=== EXERCISE ===
Pictures appear in the records below; write out everything else exactly.

=== RECORDS SHOWN ===
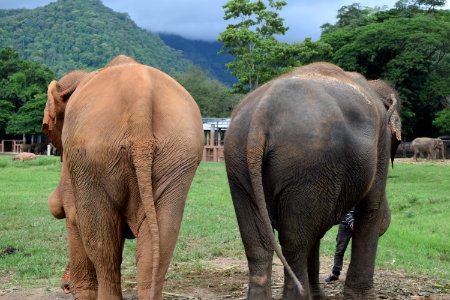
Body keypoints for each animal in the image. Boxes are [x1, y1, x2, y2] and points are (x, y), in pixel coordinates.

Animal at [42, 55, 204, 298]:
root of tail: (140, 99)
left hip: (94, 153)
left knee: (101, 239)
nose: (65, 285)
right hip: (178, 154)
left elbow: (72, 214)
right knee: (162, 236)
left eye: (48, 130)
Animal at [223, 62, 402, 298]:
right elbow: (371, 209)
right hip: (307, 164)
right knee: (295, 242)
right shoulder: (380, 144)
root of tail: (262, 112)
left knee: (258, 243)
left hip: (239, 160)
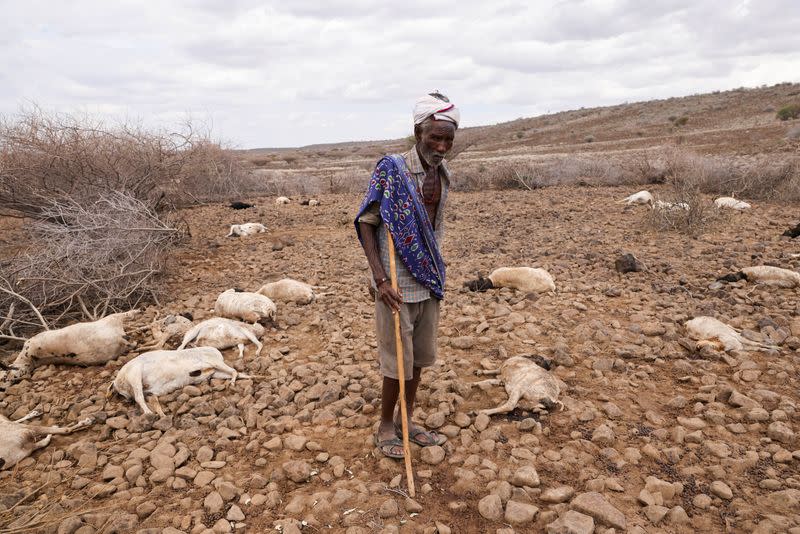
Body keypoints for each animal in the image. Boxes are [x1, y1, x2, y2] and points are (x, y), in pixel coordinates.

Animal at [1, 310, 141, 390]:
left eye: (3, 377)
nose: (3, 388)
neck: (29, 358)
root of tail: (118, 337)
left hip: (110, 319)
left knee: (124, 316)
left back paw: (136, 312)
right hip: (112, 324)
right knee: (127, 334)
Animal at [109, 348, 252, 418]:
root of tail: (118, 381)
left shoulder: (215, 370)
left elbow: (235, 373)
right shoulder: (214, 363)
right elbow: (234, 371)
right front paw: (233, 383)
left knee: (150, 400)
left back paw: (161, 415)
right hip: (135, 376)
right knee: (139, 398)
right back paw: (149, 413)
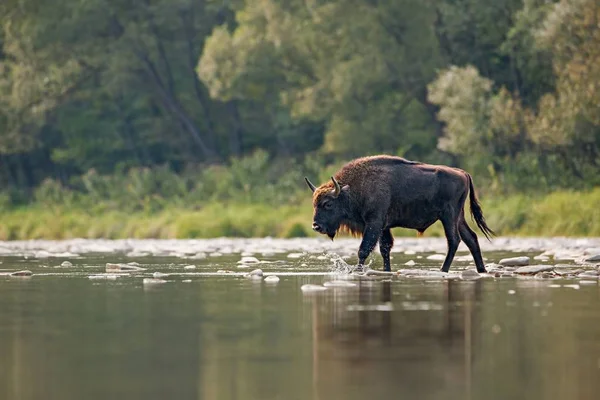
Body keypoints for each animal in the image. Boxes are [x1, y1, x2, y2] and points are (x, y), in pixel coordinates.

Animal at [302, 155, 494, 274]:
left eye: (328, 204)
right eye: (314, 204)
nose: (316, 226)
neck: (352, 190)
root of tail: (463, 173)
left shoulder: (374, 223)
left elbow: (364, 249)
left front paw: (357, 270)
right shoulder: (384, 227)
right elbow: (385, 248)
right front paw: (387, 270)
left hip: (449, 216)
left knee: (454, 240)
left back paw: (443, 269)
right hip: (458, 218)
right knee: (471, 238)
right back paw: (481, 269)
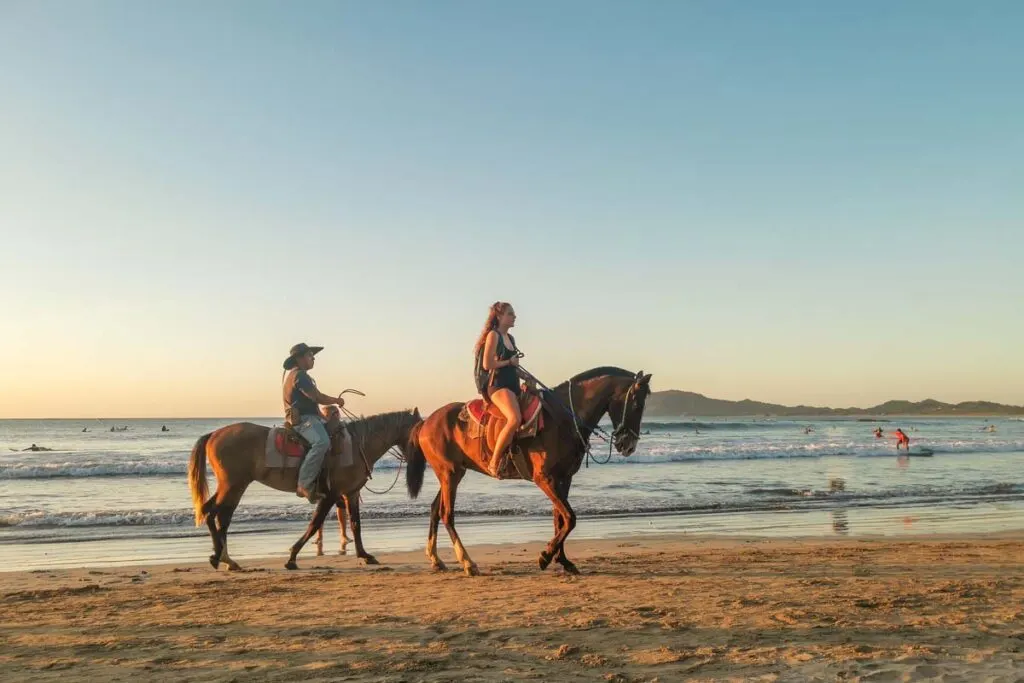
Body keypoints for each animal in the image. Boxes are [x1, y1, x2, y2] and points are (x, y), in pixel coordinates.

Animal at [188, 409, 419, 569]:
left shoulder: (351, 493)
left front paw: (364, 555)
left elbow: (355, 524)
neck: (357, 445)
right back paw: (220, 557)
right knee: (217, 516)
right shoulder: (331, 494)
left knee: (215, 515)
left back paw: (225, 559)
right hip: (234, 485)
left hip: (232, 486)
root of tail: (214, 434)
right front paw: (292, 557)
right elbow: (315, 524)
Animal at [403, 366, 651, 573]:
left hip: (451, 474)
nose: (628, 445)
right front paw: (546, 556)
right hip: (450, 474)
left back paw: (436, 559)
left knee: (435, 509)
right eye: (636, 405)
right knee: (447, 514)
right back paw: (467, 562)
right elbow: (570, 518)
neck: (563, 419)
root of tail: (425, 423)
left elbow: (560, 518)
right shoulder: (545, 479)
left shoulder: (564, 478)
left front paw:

=== TASK RESPONSE ===
Body keypoints for each animal in the image. Boxes are [x1, y1, x2, y2] and points are (x, y), in pixel coordinates.

Animal at [42, 55, 204, 298]:
root of tail: (140, 99)
left hip: (94, 153)
left knee: (101, 239)
nose: (65, 285)
right hip: (178, 154)
left elbow: (72, 214)
right knee: (162, 236)
left eye: (48, 130)
Animal at [223, 62, 402, 298]:
right elbow: (371, 209)
right hip: (307, 164)
right knee: (295, 242)
right shoulder: (380, 144)
root of tail: (262, 112)
left knee: (258, 243)
left hip: (239, 160)
Body keypoints for each animal in the image. Boxes are [x1, y1, x2, y2] and points are (x, y), in pixel coordinates.

Animal at [1, 310, 141, 390]:
left eye: (3, 377)
nose: (3, 388)
neck: (29, 358)
root of tail: (118, 337)
left hip: (110, 319)
left knee: (124, 316)
left back paw: (136, 312)
right hip: (112, 324)
right knee: (127, 334)
Animal at [109, 348, 252, 418]:
root of tail: (118, 381)
left shoulder: (215, 370)
left elbow: (235, 373)
right shoulder: (214, 363)
right elbow: (234, 371)
right front paw: (233, 383)
left knee: (150, 400)
left back paw: (161, 415)
right hip: (135, 376)
right knee: (139, 398)
right back paw: (149, 413)
Body keypoints for each animal in the image. Boxes are [x1, y1, x2, y2] and points are (x, y), in pixel coordinates.

Animal at [302, 155, 494, 274]:
left eye: (328, 204)
right eye: (314, 204)
nose: (316, 226)
neck: (352, 190)
root of tail: (463, 173)
left shoulder: (374, 223)
left elbow: (364, 249)
left front paw: (357, 270)
right shoulder: (384, 227)
right elbow: (385, 248)
right front paw: (387, 270)
left hip: (449, 216)
left knee: (454, 240)
left back paw: (443, 269)
right hip: (458, 218)
right knee: (471, 238)
right back paw: (481, 269)
Body keypoints for each animal in the image. Boxes are [x1, y1, x2, y2] and points are (x, y), in pixel coordinates.

Animal at [188, 409, 419, 569]:
left shoulder: (351, 493)
left front paw: (364, 555)
left elbow: (355, 524)
neck: (357, 445)
right back paw: (220, 557)
right knee: (217, 516)
right shoulder: (331, 494)
left knee: (215, 515)
left back paw: (225, 559)
right hip: (234, 485)
left hip: (232, 486)
root of tail: (214, 434)
right front paw: (292, 557)
right elbow: (315, 524)
Animal at [403, 366, 651, 573]:
left hip: (451, 474)
nose: (628, 445)
right front paw: (546, 556)
right hip: (450, 474)
left back paw: (436, 559)
left knee: (435, 509)
right eye: (636, 405)
right knee: (447, 514)
right back paw: (467, 562)
right elbow: (570, 518)
neck: (563, 419)
root of tail: (425, 423)
left elbow: (560, 518)
right shoulder: (545, 479)
left shoulder: (564, 478)
left front paw:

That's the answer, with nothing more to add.